**Instruction:**
Write out all of the data again, precisely as it appears.

**Given entries:**
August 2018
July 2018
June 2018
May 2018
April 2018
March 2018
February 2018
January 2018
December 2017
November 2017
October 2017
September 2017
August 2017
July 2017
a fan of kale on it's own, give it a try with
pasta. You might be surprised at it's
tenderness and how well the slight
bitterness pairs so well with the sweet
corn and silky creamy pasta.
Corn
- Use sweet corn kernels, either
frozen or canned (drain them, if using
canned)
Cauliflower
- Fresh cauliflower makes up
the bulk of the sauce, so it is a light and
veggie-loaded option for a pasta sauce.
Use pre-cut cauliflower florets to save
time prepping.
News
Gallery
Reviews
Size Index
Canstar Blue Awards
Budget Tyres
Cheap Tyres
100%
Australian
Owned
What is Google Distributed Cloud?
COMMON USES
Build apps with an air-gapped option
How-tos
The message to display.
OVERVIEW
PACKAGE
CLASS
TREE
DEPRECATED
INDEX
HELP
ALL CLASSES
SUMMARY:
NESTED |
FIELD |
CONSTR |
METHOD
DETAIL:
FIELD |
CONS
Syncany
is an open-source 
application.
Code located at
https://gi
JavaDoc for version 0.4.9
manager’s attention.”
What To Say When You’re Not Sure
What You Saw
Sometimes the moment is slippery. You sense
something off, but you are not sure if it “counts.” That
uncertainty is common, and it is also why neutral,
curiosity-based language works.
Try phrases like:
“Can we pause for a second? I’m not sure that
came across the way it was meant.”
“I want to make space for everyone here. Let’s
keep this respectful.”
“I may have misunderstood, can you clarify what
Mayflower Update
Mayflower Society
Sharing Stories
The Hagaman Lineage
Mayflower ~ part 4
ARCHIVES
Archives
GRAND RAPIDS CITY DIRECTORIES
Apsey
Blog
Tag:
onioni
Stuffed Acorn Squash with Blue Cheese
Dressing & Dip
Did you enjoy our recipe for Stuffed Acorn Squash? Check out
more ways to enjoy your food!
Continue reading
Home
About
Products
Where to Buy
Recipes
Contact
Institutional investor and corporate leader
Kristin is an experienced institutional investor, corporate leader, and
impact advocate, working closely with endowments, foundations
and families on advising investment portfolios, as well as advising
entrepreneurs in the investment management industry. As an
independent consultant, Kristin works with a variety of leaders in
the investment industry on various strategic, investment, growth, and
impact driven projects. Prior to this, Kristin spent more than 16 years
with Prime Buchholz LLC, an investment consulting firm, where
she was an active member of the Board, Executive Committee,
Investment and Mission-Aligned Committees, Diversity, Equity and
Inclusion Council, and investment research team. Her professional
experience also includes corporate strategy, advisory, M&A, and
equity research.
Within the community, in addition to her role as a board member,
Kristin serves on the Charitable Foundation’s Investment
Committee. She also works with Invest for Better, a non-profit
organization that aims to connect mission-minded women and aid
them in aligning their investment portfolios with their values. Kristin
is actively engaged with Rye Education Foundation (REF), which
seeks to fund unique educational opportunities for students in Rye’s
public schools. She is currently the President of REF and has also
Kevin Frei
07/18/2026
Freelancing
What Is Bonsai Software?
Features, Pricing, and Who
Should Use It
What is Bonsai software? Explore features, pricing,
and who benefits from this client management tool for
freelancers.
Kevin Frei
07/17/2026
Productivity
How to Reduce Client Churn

**Task response:**
August 2018
July 2018
June 2018
May 2018
April 2018
March 2018
February 2018
January 2018
December 2017
November 2017
October 2017
September 2017
August 2017
July 2017
a fan of kale on it's own, give it a try with
pasta. You might be surprised at it's
tenderness and how well the slight
bitterness pairs so well with the sweet
corn and silky creamy pasta.
Corn
- Use sweet corn kernels, either
frozen or canned (drain them, if using
canned)
Cauliflower
- Fresh cauliflower makes up
the bulk of the sauce, so it is a light and
veggie-loaded option for a pasta sauce.
Use pre-cut cauliflower florets to save
time prepping.
News
Gallery
Reviews
Size Index
Canstar Blue Awards
Budget Tyres
Cheap Tyres
100%
Australian
Owned
What is Google Distributed Cloud?
COMMON USES
Build apps with an air-gapped option
How-tos
The message to display.
OVERVIEW
PACKAGE
CLASS
TREE
DEPRECATED
INDEX
HELP
ALL CLASSES
SUMMARY:
NESTED |
FIELD |
CONSTR |
METHOD
DETAIL:
FIELD |
CONS
Syncany
is an open-source 
application.
Code located at
https://gi
JavaDoc for version 0.4.9
manager’s attention.”
What To Say When You’re Not Sure
What You Saw
Sometimes the moment is slippery. You sense
something off, but you are not sure if it “counts.” That
uncertainty is common, and it is also why neutral,
curiosity-based language works.
Try phrases like:
“Can we pause for a second? I’m not sure that
came across the way it was meant.”
“I want to make space for everyone here. Let’s
keep this respectful.”
“I may have misunderstood, can you clarify what
Mayflower Update
Mayflower Society
Sharing Stories
The Hagaman Lineage
Mayflower ~ part 4
ARCHIVES
Archives
GRAND RAPIDS CITY DIRECTORIES
Apsey
Blog
Tag:
onioni
Stuffed Acorn Squash with Blue Cheese
Dressing & Dip
Did you enjoy our recipe for Stuffed Acorn Squash? Check out
more ways to enjoy your food!
Continue reading
Home
About
Products
Where to Buy
Recipes
Contact
Institutional investor and corporate leader
Kristin is an experienced institutional investor, corporate leader, and
impact advocate, working closely with endowments, foundations
and families on advising investment portfolios, as well as advising
entrepreneurs in the investment management industry. As an
independent consultant, Kristin works with a variety of leaders in
the investment industry on various strategic, investment, growth, and
impact driven projects. Prior to this, Kristin spent more than 16 years
with Prime Buchholz LLC, an investment consulting firm, where
she was an active member of the Board, Executive Committee,
Investment and Mission-Aligned Committees, Diversity, Equity and
Inclusion Council, and investment research team. Her professional
experience also includes corporate strategy, advisory, M&A, and
equity research.
Within the community, in addition to her role as a board member,
Kristin serves on the Charitable Foundation’s Investment
Committee. She also works with Invest for Better, a non-profit
organization that aims to connect mission-minded women and aid
them in aligning their investment portfolios with their values. Kristin
is actively engaged with Rye Education Foundation (REF), which
seeks to fund unique educational opportunities for students in Rye’s
public schools. She is currently the President of REF and has also
Kevin Frei
07/18/2026
Freelancing
What Is Bonsai Software?
Features, Pricing, and Who
Should Use It
What is Bonsai software? Explore features, pricing,
and who benefits from this client management tool for
freelancers.
Kevin Frei
07/17/2026
Productivity
How to Reduce Client Churn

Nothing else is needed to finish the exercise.